There is an emotional connection, however, that most people share with things like books, and ink, and pencils, and writing in cursive and memorizing the capitals of each state. As a headmaster I hear this emotional connection every day: “I just think it’s important to hold a book, to smell its pages, feel it. I just don’t want a Kindle for my child.” Or, “I just think it’s just terrible that children aren’t graded in penmanship”. These statements of “I just think it’s important for whatever reason” are valid, but it is vital, absolutely vital, that every part of schooling needs to be evaluated for its enduring qualities.
Do you think it’s important for every third grader to have the times tables memorized through the 12’s? I do. We do at All Saints. But Why? Really? And am I seduced into temporizing about the need for advanced memory work rather than grasping the mechanical process of repeated addition that yields multiplication? (And why stop at the 12’s if it’s so important?) If I argue for cursive writing, can I really support it as a means of literary and aesthetic expression, or will I bail out to a nearby argument regarding fine motor skills. My friends, there is strong emotion connected with these issues. The emotional component cannot be ignored, but again I would argue that at this point, especially at this point in history, with the digital world literally at our fingertips, the enduring issues of schooling are not going to be found in a table of contents or the answer key to a test. Perhaps they never were.
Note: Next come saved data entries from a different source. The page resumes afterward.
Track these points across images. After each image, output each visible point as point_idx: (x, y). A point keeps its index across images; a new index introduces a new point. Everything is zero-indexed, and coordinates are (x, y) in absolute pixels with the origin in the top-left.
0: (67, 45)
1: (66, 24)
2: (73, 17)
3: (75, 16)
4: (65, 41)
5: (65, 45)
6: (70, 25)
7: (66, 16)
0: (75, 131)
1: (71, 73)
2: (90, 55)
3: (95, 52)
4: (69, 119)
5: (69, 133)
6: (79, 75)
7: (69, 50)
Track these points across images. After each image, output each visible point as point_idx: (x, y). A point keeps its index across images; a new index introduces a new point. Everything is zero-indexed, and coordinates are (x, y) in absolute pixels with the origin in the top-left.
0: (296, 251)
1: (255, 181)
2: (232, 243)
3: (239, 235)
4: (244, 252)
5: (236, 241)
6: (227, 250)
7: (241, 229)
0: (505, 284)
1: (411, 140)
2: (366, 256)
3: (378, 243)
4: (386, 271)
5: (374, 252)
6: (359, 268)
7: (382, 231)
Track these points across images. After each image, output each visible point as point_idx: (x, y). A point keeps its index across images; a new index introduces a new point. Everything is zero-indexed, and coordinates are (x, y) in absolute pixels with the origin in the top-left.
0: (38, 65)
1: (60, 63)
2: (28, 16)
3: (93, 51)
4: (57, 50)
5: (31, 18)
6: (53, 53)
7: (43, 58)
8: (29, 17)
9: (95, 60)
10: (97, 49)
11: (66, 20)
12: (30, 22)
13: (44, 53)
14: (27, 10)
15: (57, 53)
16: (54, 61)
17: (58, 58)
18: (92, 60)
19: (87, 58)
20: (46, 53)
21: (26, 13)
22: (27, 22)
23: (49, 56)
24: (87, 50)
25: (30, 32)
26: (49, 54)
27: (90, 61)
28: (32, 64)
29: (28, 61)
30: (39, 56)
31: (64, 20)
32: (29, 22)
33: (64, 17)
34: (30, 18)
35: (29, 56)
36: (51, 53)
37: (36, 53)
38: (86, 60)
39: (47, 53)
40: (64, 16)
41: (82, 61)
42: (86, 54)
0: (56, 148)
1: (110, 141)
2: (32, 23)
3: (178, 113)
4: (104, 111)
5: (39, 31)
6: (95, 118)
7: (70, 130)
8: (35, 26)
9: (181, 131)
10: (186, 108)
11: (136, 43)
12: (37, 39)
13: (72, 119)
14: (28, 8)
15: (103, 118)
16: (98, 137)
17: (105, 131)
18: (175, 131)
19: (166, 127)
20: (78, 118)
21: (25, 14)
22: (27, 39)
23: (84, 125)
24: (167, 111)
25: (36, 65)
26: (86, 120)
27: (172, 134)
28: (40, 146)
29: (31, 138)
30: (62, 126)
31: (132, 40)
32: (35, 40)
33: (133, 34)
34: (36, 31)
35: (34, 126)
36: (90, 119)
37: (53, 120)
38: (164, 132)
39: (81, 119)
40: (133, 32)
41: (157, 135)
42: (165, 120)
When I look at the end product I see a girl who knows how to stand up straight, to look another in the eye and tell the truth. I see a boy who has decent manners and can express himself verbally and in writing. I see students who not only have the academic skills necessary to succeed in the challenges that life will give them, but the moral compass and intellectual curiosity that keeps them truly alive.
I think you can see where I’m going with this, so I’m going to pause. I need to make something VERY clear: I am not opposed to memorizing times tables or cursive writing or learning that Austin is the capital of Texas. This is not my point at all. In fact, I’m usually in FAVOR of these things. What IS my point is that in every nurturing, mentoring, guiding, teaching, learning moment, we ought to be asking WHY in terms of the finished product. Just because something can be done does not mean that it should be done.
And I’ll tell you this: I don’t want highly trained, academically brilliant graduates of All Saints using their training for immoral purposes. Human history is rife with such examples: gosh, what can we do with this new invention? I know, we’ll make a weapon!
So, to sum up, it seems to me that the End of Education is to serve our moral nature. All Saints Episcopal School operates in a Christian environment. We intentionally, like every independent school that I know of, teach morality. We have a core values program of 6 virtues that are emphasized each of the six grading periods: Service, Tolerance, Achievement, Integrity, Respect, and Spirituality. We have an honor code and an honor council, morning devotions and the pledge of allegiance. Weekly chapels. And why do we do these things?
Because we believe that every child has infinite value and infinite possibilities in responding to God’s unique call to him or her. At All Saints, we live this way every day. Remember Michelangelo’s idea? Every block of stone has a statue inside of it? The sculptor’s job is to let it out! That’s why we’re here.